In Out There

Catalina Island sat quiet between the Pacific, its hills bare and gray against the fogless sky. Across the mainland, Highway 1 ran toward the beach. Between lifeguard towers 8 and 10, a small colony of seagulls scattered on the damp sand. The sun trembled behind a thin mist, rising from waves barely ankle-high.

By tower 10, the shadow of the structure warmed a patch of dry sand. A plastic ramp ribbed its way down toward the water’s edge, unused, the waves too still to need it. The ocean stretched flat and colorless, its swells rising only to fall in silent breaks.

A girl sat on the sand, hands behind her, legs stretched wide, her toes pressed into the grains. Beside her, a boy hunched over, legs crossed, sifting sand through his fingers. Between them lay a blanket—really a tablecloth—with a bottle of wine sitting on top.

“Should I open it?” the boy asked, pulling the bottle from his leather bag.

“Sure,” she said.

“It’s warm, and there’s sand on the lip. Spit it out if it gets in.”

“That’s a big bottle. Are you sure we’ll finish it?” Her hand reached for the bottle.

“I know how much you love big things,” he said, unfurling one leg to stretch. He smiled but didn’t look at her.

She watched him instead, her eyes tracing his collarbone, visible where his oversized shirt slipped off his shoulder. Her gaze lingered on his brown skin, moving to the stubble under his ear.

The sun broke through the mist for a moment, scattering light across the beach, then disappeared again.

“Come here,” she said, shifting closer, her hand brushing his. Her lips pressed into a quiet smile as she leaned in.

“No. Not now.” His hand pulled away, cold and quick, grabbing the bottle instead. He took a long drink, coughing as the wine went down the wrong way.

“It’s not that I don’t want to kiss you,” he said, clearing his throat. “It’s just… it means something different now.”

“It only means something different because you want it to,” she said. “Nothing’s changed. Only you can prove that, especially to yourself.”
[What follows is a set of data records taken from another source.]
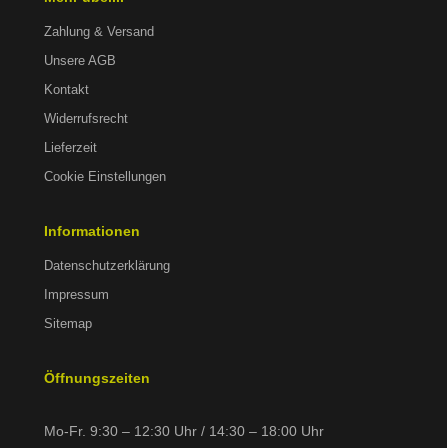
Zahlung & Versand
Unsere AGB
Kontakt
Widerrufsrecht
Lieferzeit
Cookie Einstellungen
Informationen
Datenschutzerklärung
Impressum
Sitemap
Öffnungszeiten
Mo-Fr. 9:30 – 12:30 Uhr / 14:30 – 18:00 Uhr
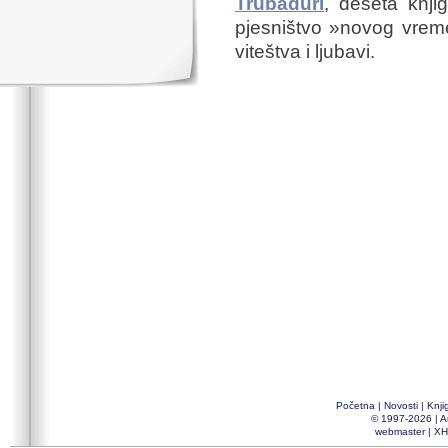
Trubaduri
, deseta knj
pjesništvo »novog vrem
viteštva i ljubavi.
Početna
|
Novosti
|
Knji
© 1997-2026 |
A
webmaster
|
XH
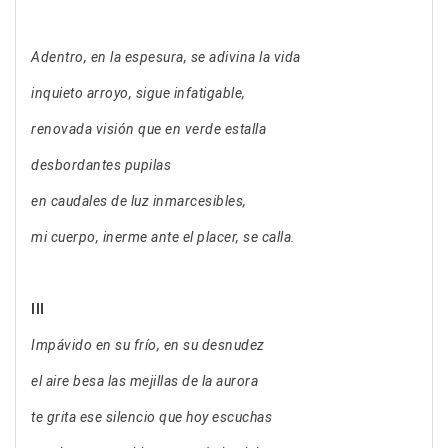
Adentro, en la espesura, se adivina la vida
inquieto arroyo, sigue infatigable,
renovada visión que en verde estalla
desbordantes pupilas
en caudales de luz inmarcesibles,
mi cuerpo, inerme ante el placer, se calla.
III
Impávido en su frío, en su desnudez
el aire besa las mejillas de la aurora
te grita ese silencio que hoy escuchas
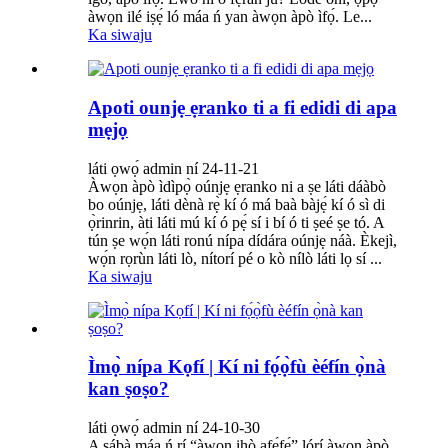
àwọn ilé iṣẹ́ ló máa ń yan àwọn àpò ìfọ́. Le...
Ka siwaju
Apoti ounjẹ ẹranko ti a fi edidi di apa
mẹjọ
láti ọwọ́ admin ní 24-11-21
Àwọn àpò ìdìpọ̀ oúnjẹ ẹranko ni a ṣe láti dáàbò
bo oúnjẹ, láti dènà rẹ̀ kí ó má ​​baà bàjẹ́ kí ó sì di
ọ̀rinrin, àti láti mú kí ó pẹ́ sí i bí ó ti ṣeé ṣe tó. A
tún ṣe wọ́n láti ronú nípa dídára oúnjẹ náà. Èkejì,
wọ́n rọrùn láti lò, nítorí pé o kò nílò láti lọ sí ...
Ka siwaju
Ìmọ̀ nípa Kọfí | Kí ni fọ́ọ̀fù èéfín ọ̀nà
kan ṣoṣo?
láti ọwọ́ admin ní 24-10-30
A sábà máa ń rí “àwọn ihò afẹ́fẹ́” lórí àwọn àpò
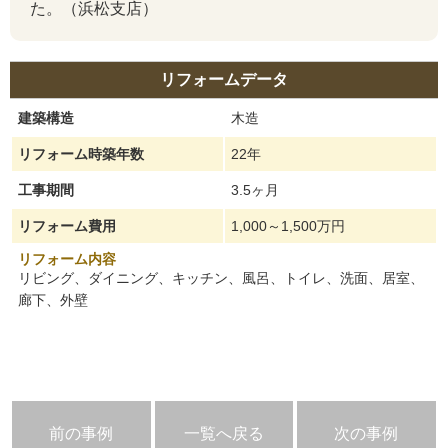
た。（浜松支店）
リフォームデータ
建築構造
木造
リフォーム時築年数
22年
工事期間
3.5ヶ月
リフォーム費用
1,000～1,500万円
リフォーム内容
リビング、ダイニング、キッチン、風呂、トイレ、洗面、居室、
廊下、外壁
前の事例
一覧へ戻る
次の事例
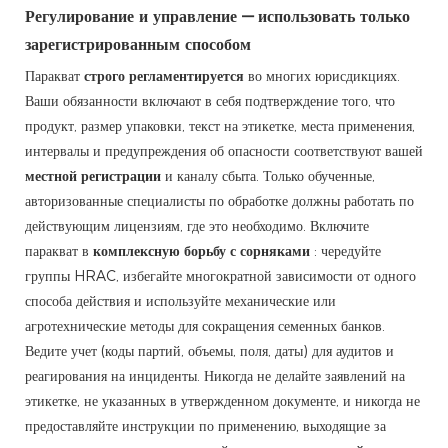
Регулирование и управление — использовать только
зарегистрированным способом
Паракват
строго регламентируется
во многих юрисдикциях.
Ваши обязанности включают в себя подтверждение того, что
продукт, размер упаковки, текст на этикетке, места применения,
интервалы и предупреждения об опасности соответствуют вашей
местной регистрации
и каналу сбыта. Только обученные,
авторизованные специалисты по обработке должны работать по
действующим лицензиям, где это необходимо. Включите
паракват в
комплексную борьбу с сорняками
: чередуйте
группы HRAC, избегайте многократной зависимости от одного
способа действия и используйте механические или
агротехнические методы для сокращения семенных банков.
Ведите учет (коды партий, объемы, поля, даты) для аудитов и
реагирования на инциденты. Никогда не делайте заявлений на
этикетке, не указанных в утвержденном документе, и никогда не
предоставляйте инструкции по применению, выходящие за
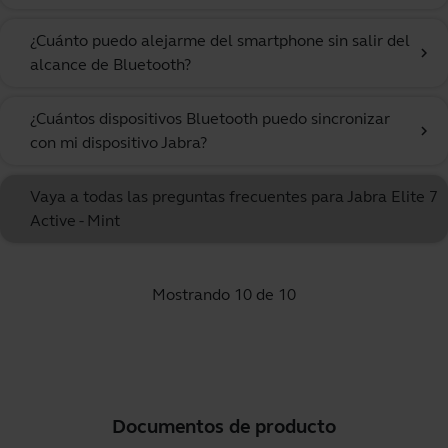
¿Cuánto puedo alejarme del smartphone sin salir del
chevron_right
alcance de Bluetooth?
¿Cuántos dispositivos Bluetooth puedo sincronizar
chevron_right
con mi dispositivo Jabra?
Vaya a todas las preguntas frecuentes para Jabra Elite 7
Active - Mint
Mostrando 10 de 10
Documentos de producto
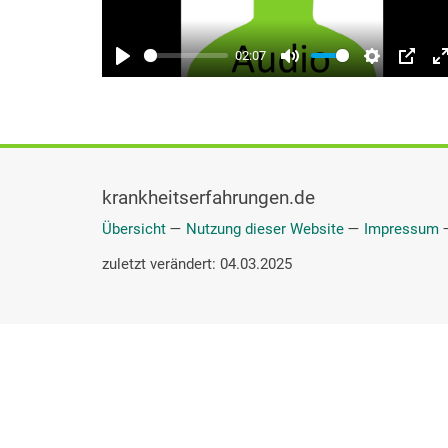
krankheitserfahrungen.de
Übersicht
—
Nutzung dieser Website
—
Impressum
zuletzt verändert: 04.03.2025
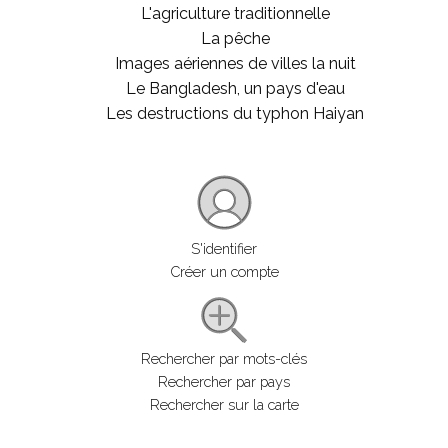
L'agriculture traditionnelle
La pêche
Images aériennes de villes la nuit
Le Bangladesh, un pays d'eau
Les destructions du typhon Haiyan
S'identifier
Créer un compte
Rechercher par mots-clés
Rechercher par pays
Rechercher sur la carte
He set the bottle between them, a barrier they both ignored. He knew the wine would loosen them, as it always did. Their bond, so intimate once, now leaned too often on alcohol to smooth the rough edges.

“When are the waves coming back?” she asked, placing a hand on his knee. Her fingers gestured lightly for the bottle.

He stretched out his other leg, leaning back on his arms. “They say a storm’s brewing down south. Should bring a monster set by next week. But they say that a lot. Look for yourself if you don’t believe me.”

“Why would I look? I wouldn’t even know where to start.”

“You could look up. Your mother would like that, after everything.”

“Don’t,” she said. Her voice tightened, but her hand stayed. “I was asking because I know how much you like it out there.”

The fog thickened. The seagull colony thinned.

“The water’s warmer than I remember growing up,” he said. “Global warming, maybe.” He handed her the bottle. She took a long drink.

“This wine’s better than the cheap stuff you usually bring,” she said.

“I thought the occasion deserved it.”

“It’s good. Tastes like fruit and nuts.”

“It is fruit and nuts.”

“I know. Just saying it out loud.”

A swell broke, and the ocean smoothed over, mirroring the empty sky.

“Did it hurt?” he asked, turning the tiny shell in his hand. His voice was soft, uneven.

She didn’t answer right away. Her knees came up, her chin resting on them. Her feet burrowed into the sand, burying a memory she didn’t want to unearth.

“Is this about me not telling you first, or because it happened at all?” she said.

“It’s both,” he said. His words came fast, like they might slip away if he didn’t catch them. “I worry about what it means for us.”

“It doesn’t mean anything if we don’t let it,” she said. “Let’s move on and enjoy what’s left.”

“I can’t just move on,” he said. “My mind won’t let me. It’ll twist this into something worse.”

“You’re being dramatic. I told you, I’m fine.”

“You’re lying.”

“Maybe. But so are you. You’re the one who leaves. The one who stays quiet. You want meaning in everything, even if it means losing part of yourself to find it.”

“If we forget it, what’s left to learn? How do we grow from this?”

She stretched out beside him, her arm tucked under her head. “We’ll forget it,” she said. “As long as it doesn’t happen again.”

He stood, brushing sand from his hands. “The waves will be bigger by then,” he said. “I’ll surf a new swell.”

“And I’ll be here,” she said, lifting the bottle to her lips. “Watching.”

The wine warmed her throat, the grit of sand still clinging to the glass and her tongue. The ocean broke again, and the fog swallowed the horizon whole leaving them in out there.